CONCOURS D'ETAT


All totally static, the hardest part of this event is done long before it starts and the most complicated bit is knowing just exactly how many screws the factory used to attach the hood and whether they were slotted or PK or is the colour of your block exactly the right shade of red or should it be grey anyway.

The competitors are the cars, the judges are very rarely right, and once you've done all the cleaning and polishing, parked the car properly with the hood and bonnet up, the boot and doors unlocked and the tool kit nicely displayed all you can do is sit back relax and admire the competition.  A very relaxing and convivial way to spend an afternoon.Why d 'elegance and d'etat?  The former is what it looks like.  The emphasis is on beauty; if embellishments are of the period, 'elegant' and add to the attractiveness of the car, you'll pick up extra points.  Overseas, competitors even dress up in appropriate costume, add background music and a script to create the elegant effect.  The second format emphasises, originality and condition that is as close to the original factory form as possible.  Now the correct shade of paint really is important.

Winners are generally perfectionists who pay manic attention to detail. They really do know the correct shades of red, grey, blue, green and cream, etc. and will happily argue about them with other winning types into the wee small hours.

CONCOURS GUIDELINES

General

  • All cars must be driven to their respective Concours positions.
  • Cars should be presented with hoods erect and driver’s side screen removed, or window down.  Bonnets and boots or side screen boxes should be left open for judging, and tool kits should be displayed in front of the car.
  • This is a judgement of ‘condition’ (concours d’etat = literally “contest of condition”) of the car in its original form, rather than of ‘elegance’ (Fr concours d’elegance). Condition includes cleanliness, all original equipment in place, paint colours correct, chrome as per original specs etc.  In all categories non-original equipment or materials (other than safety) should be penalised.  The more significant the item the greater the penalty
  • Points should also be deducted for incomplete vehicles – ie. No hood, no spare wheel etc. (Penalised as above)

Criteria

Exterior (Total 25 points)

All exterior bodywork, condition and alignment, paint, glass, chrome, lights, soft top and external spare wheel (if fitted), NB. Minimal penalty for touched up stone chips on otherwise perfect paint.

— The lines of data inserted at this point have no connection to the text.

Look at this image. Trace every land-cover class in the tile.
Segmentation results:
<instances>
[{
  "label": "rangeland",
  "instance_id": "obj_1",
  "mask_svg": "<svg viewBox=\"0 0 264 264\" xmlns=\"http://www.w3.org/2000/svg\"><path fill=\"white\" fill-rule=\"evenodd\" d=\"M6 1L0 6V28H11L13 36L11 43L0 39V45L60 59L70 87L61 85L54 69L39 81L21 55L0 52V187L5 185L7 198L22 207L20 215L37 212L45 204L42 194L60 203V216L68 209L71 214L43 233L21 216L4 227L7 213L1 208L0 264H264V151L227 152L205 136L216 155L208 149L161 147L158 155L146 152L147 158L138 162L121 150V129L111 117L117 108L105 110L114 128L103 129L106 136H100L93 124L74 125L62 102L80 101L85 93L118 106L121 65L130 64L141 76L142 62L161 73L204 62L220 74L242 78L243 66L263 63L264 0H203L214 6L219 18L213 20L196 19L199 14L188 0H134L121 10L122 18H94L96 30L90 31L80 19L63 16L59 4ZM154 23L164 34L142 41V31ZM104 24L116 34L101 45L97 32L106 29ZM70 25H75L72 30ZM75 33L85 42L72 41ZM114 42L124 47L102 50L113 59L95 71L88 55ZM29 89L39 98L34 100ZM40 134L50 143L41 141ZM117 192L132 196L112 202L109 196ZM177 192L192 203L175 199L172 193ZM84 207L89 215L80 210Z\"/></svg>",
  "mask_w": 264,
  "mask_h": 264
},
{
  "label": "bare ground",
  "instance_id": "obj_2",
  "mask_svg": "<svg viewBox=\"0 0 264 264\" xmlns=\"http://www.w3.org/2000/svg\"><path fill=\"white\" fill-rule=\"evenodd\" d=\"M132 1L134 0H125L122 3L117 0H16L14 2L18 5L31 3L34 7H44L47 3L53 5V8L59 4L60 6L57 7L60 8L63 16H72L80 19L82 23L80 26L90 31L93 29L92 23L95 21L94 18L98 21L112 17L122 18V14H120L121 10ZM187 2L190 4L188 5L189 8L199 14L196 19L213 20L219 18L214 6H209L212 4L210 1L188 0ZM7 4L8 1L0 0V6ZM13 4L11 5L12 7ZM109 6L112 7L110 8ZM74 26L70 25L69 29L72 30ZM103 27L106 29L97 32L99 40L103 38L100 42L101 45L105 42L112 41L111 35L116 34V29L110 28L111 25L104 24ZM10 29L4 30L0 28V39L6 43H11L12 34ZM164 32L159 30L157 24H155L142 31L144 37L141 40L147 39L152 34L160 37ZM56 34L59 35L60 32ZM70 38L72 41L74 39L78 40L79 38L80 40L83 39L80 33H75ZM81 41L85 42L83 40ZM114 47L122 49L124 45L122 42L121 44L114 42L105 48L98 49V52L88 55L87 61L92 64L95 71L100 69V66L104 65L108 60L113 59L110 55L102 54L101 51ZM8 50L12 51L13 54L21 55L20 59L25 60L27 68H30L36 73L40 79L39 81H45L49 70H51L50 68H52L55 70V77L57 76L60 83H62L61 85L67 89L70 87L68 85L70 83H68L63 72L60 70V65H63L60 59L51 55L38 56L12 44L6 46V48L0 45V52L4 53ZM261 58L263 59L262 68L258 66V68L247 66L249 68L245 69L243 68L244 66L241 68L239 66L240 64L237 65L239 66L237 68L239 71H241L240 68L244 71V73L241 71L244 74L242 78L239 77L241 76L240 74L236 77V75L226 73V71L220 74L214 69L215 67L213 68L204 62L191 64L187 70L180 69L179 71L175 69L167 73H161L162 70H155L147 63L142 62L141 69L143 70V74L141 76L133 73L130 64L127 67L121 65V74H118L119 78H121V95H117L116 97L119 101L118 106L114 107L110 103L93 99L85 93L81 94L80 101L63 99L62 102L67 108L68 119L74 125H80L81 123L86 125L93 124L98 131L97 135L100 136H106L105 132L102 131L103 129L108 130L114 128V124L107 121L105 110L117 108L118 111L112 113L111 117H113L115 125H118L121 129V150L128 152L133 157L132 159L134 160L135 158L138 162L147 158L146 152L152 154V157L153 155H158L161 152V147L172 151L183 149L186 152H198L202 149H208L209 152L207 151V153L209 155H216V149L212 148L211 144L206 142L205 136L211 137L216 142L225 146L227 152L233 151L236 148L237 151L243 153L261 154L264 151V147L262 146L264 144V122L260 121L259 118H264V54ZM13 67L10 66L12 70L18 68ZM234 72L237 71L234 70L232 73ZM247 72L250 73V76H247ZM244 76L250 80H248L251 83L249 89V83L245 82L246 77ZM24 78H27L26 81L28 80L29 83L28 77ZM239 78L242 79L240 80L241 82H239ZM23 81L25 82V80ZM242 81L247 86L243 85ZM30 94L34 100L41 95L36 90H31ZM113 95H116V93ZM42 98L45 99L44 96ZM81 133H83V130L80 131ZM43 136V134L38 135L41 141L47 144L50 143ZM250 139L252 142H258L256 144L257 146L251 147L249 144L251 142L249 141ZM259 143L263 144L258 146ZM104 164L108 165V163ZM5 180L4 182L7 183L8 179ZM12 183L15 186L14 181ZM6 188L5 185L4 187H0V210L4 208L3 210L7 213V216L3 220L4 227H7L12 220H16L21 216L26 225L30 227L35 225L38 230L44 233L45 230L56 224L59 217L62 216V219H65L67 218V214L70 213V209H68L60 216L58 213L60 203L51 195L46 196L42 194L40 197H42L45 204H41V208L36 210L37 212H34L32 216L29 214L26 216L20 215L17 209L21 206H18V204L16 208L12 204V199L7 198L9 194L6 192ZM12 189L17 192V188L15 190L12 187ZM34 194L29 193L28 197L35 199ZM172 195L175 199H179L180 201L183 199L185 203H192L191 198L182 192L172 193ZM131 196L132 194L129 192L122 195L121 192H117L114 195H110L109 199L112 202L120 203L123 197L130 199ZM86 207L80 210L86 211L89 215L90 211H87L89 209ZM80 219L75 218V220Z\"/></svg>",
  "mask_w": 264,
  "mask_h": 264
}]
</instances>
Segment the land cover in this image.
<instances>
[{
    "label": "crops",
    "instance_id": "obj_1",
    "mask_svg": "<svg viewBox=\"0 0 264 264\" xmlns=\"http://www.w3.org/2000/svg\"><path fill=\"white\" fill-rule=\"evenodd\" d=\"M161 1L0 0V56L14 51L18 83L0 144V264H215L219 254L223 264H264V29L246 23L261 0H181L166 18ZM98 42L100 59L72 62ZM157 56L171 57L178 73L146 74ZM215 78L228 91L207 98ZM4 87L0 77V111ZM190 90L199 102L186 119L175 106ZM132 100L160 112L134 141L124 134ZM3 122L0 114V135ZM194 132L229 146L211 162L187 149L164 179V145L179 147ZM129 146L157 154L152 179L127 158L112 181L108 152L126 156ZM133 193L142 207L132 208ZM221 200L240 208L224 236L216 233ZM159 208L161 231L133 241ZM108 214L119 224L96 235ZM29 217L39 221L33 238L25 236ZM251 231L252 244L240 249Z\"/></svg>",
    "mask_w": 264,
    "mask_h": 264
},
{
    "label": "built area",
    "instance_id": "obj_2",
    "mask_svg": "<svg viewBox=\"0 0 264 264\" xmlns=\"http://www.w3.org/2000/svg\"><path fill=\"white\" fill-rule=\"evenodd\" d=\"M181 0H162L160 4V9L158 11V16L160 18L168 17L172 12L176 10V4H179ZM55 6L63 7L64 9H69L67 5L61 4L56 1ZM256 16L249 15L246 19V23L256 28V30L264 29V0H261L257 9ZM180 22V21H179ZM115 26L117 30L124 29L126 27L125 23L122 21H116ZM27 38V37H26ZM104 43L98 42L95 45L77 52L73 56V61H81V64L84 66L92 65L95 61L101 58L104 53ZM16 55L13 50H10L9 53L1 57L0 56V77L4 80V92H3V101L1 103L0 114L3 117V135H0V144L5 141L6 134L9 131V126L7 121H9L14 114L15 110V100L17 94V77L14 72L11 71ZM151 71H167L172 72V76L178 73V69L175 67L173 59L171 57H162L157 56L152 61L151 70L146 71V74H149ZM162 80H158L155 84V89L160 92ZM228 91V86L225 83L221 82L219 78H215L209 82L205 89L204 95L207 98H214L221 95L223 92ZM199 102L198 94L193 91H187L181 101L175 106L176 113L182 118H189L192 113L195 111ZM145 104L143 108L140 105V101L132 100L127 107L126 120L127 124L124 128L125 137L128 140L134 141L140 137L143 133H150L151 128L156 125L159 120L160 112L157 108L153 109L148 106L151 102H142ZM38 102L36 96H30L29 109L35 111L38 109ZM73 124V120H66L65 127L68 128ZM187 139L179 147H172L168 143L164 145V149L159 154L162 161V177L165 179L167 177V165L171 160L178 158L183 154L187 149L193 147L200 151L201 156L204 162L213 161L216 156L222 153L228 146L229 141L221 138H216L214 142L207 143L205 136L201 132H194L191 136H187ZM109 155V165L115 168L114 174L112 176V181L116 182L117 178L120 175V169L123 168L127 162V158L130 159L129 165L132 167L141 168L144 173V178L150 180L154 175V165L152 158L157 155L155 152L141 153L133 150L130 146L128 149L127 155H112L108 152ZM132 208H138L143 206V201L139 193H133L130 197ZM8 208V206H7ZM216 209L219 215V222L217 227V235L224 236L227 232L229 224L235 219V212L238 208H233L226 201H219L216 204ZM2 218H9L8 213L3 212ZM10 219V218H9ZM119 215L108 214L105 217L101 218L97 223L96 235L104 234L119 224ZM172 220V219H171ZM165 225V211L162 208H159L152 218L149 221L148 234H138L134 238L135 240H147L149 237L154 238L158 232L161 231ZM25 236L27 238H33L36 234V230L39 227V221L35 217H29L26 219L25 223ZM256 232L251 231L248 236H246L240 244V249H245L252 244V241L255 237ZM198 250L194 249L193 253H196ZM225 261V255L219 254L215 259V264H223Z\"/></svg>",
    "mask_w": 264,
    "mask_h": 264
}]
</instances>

Interior (Total 25 Points)

Includes fascia, instruments, steering wheel, glove box/s, carpets, seats, upholstery, roof/hood lining, pedal rubbers, handles, knobs, tool kit, and boot, spare wheel and where appropriate sidescreen box

Underside (Total 25 points)

Wheels, inside & out, tyres, sump, gearbox, prop shaft, diff. & axle, suspension, wheel arches, chassis & floor pan

Engine, including engine bay 

(Total 25 points)

Engine, engine bay ancillaries, clips, bolts, nuts, wiring, hoses, radiator, correct stickers, plates etc

Total for the 4 categories 100 points

  • Top marks (up to 25) Perfect paint, chrome and panel alignment, no ripples or dings, no tears scratches, no cracks etc, all original equipment or replaced as original signs labels etc,  a complete clean and original car in perfect condition - ex showroom (with emphasis on the ‘show’).  Aftermarket safety equipment/accessories no penalty if safety related e.g. seatbelts (on a pre1955 model), additional (period) mirror, supercharger, etc. But non safety items should be penalised (seat covers, non std steering wheel etc)
  • Average marks (13+/-) slightly faded paint, the odd scratch or two or, un-repaired chips, - generally clean but a few more awkward areas not reached etc, oil drips here and there, maybe even a little rust evident. overall used, but not abused.
  • Low marks (5+/-) bad paintwork, dents, rust evident and damaged trim. Not cleaned – grimy oil and grease everywhere! Should have left the MG at home and gone golfing or fishing.